Editorial – Factory farms don’t end world hunger

Many people agree that world hunger is a major issue needing to be solved. This is a worthy goal because everyone should have access to the food and nutrition they require.

However, it is important to consider how world hunger is solved. Many people believe the solution is industrial farming practices, but this growing industry deserves closer scrutiny considering its negative effects on human health and the environment.

According to a report conducted by the U.N. Food and Agriculture Organization, the livestock industry produces more greenhouse gas emissions than the entire transportation sector.

Brittany Luman/The Collegian
Brittany Luman/The Collegian

Large-scale industrial animal farming not only uses inhumane and unhealthy practices to keep more animals in less space but also requires large-scale deforestation to function.

The population of the world could be fed if the land used to produce corn and soy for animal feed was instead used to grow food for human consumption.

Thirty-four percent of crop land globally is used to produce feed for livestock — a hugely unnecessary use for such a large amount of the world’s available land.

“Counting grazing land, as well as lands in feed crop production, the livestock sector occupies 30 percent of the ice-free terrestrial surface of the planet,” according to a 2006 report by the Food and Agriculture Organization.

Forest area continues to be cut down for grazing and planting crops to support industrial livestock production.

As more land is being used, more meat produced (and, as a result, more consumed), the largest industrial meat companies increase their profits. In spite of this, global hunger persists.

Hunger exists because of inequality not because the world lacks enough food.
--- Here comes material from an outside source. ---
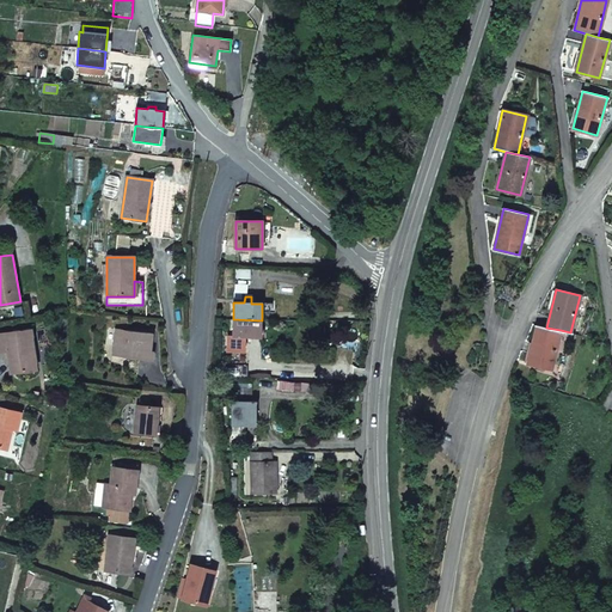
[(262,320),(233,319),(233,336),(227,336),(227,352),(244,352),(245,337),(261,337),(262,320)]
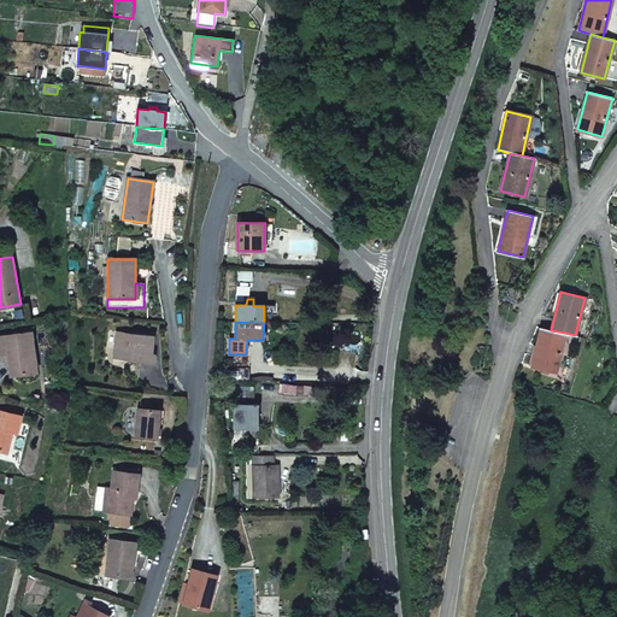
[(556,371),(565,333),(551,330),(541,328),(532,365),(556,371)]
More than enough food is already produced to feed the population of the world one and a half times, but most of it goes instead into biofuels and industrial animal farming.

The expansion of large industrial farms pushes smaller farms out of business and forces those who wish to remain in farming to conform to and comply with the regulations and practices of the biggest industrial farming companies.

Between 1950 and 2005, the production of pigs in the U.S. rose from 80 to 100 million while at the same time the number of pig farms decreased from 2 million to 73,600.

These practices degrade the land and diminish the nutritional value of the food.

Alternatively, research collected by a recent U.N. report suggests that ecologically sustainable farming practices could more effectively help feed the growing population of the world, which is predicted to reach 9 billion by 2050.

“Conventional farming relies on expensive inputs, fuels climate change and is not resilient to climate shocks,” U.N. special reporter Olivier De Schutter said. “A large segment of the scientific community now acknowledges the positive impacts of agroecology on food production, poverty alleviation and climate change mitigation.”

It is crucial that we recognize factory farms do not feed the world. They degrade it environmentally and cause more human health issues than they solve. Their only purpose is to make increasingly large amounts of money for an ever-shrinking number of companies.